→ YOUR OBJECTIVE
In three sentences, summarize the article on exit interviews below.

→ PASSAGE FOR REVIEW
Truth in turnover: The benefits of exit interviews
Staff turnover is disruptive and expensive for any business, particularly when considering the time it takes to hire replacement employees.

Research for SEEK shows that 28% of people are looking to change jobs in the next six months, and whilst an exit interview might not stop someone from making their next career move, it can help you work out some of the main reasons people say they leave.

That’s why exit interviews are crucial to both retaining talent you have and attracting the right people to replace them.

Feedback can be seen as a gift to the organisation, says Deborah Wilson, Head of Careers, Leadership Strategy, Development & HR Consulting at On Talent.

“Exit interviews are important for two reasons, firstly so the employee is heard – both their positive and constructive views on the organisation, the structure, and their reasons for leaving.

“Secondly, the organisation has the opportunity to review what they could do to improve any of the areas mentioned and overall employee engagement. Often there are easy wins from exit interviews that might be otherwise overlooked.”

How to conduct a useful exit interview

Asking questions is a helpful start to finding ways to improve, but 33% of people report not being completely honest in their exit interviews.

Wilson says the way interviews are conducted is key to how useful and valuable they are.

“If exit interviews are conducted internally, then you could consider letting the employee pick who they would like to complete it,” she says. “ It’s also important to reassure the employee that their responses will be acted upon but also anonymous.

“The interviewer should listen openly to responses and engage with the individual to let them know their views are important and that their comments will be heard.”

Wilson says organisations can also collect valuable data by engaging an external company to conduct their interviews.

“This mean employees can get many things off their chest and make genuine suggestions. I believe most individuals want to contribute in this way.”

What to ask in an exit interview

Martin Dineen, Managing Director of MJD Executive, says that when it comes to the most effective questions for an exit interview, it’s important to include a mix of questions to tease out particular areas you may wish to explore.

Data records:

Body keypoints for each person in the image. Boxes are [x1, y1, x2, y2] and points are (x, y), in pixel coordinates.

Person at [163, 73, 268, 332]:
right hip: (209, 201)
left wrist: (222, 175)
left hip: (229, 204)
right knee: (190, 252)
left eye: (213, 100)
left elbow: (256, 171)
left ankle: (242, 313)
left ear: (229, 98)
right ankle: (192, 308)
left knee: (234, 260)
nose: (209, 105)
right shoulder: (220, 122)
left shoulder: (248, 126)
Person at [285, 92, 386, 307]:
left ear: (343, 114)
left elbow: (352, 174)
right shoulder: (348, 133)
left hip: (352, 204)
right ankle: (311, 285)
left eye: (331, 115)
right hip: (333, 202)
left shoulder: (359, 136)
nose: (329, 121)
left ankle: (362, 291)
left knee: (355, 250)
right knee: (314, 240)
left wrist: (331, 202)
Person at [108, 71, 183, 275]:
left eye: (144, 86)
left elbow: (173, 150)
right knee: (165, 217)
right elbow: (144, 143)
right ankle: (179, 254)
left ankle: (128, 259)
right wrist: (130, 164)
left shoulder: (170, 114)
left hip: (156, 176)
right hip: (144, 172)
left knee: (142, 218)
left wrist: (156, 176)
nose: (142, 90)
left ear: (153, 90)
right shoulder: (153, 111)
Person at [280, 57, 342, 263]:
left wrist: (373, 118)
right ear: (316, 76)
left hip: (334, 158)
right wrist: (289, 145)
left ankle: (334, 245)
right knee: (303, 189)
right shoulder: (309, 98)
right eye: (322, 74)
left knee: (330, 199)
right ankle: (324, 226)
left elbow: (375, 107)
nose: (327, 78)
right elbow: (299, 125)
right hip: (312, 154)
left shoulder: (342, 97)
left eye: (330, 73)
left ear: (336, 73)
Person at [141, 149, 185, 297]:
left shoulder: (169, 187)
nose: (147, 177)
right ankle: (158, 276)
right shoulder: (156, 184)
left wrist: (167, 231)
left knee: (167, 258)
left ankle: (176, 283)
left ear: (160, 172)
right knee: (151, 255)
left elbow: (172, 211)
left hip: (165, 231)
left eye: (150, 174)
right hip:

→ WRITTEN RESPONSE
Staff turnover is disruptive and expensive, and exit interviews can help an organization learn the main reasons people say they leave, which matters for both retaining and replacing talent. According to Deborah Wilson of On Talent, these interviews let departing employees be heard and give the organization a chance to review what it could improve, often revealing easy wins. Because 33% of people report not being completely honest in exit interviews, Wilson recommends letting employees choose their interviewer, assuring them their responses will be anonymous and acted upon, listening openly, or engaging an external company, while Martin Dineen of MJD Executive advises using a mix of questions.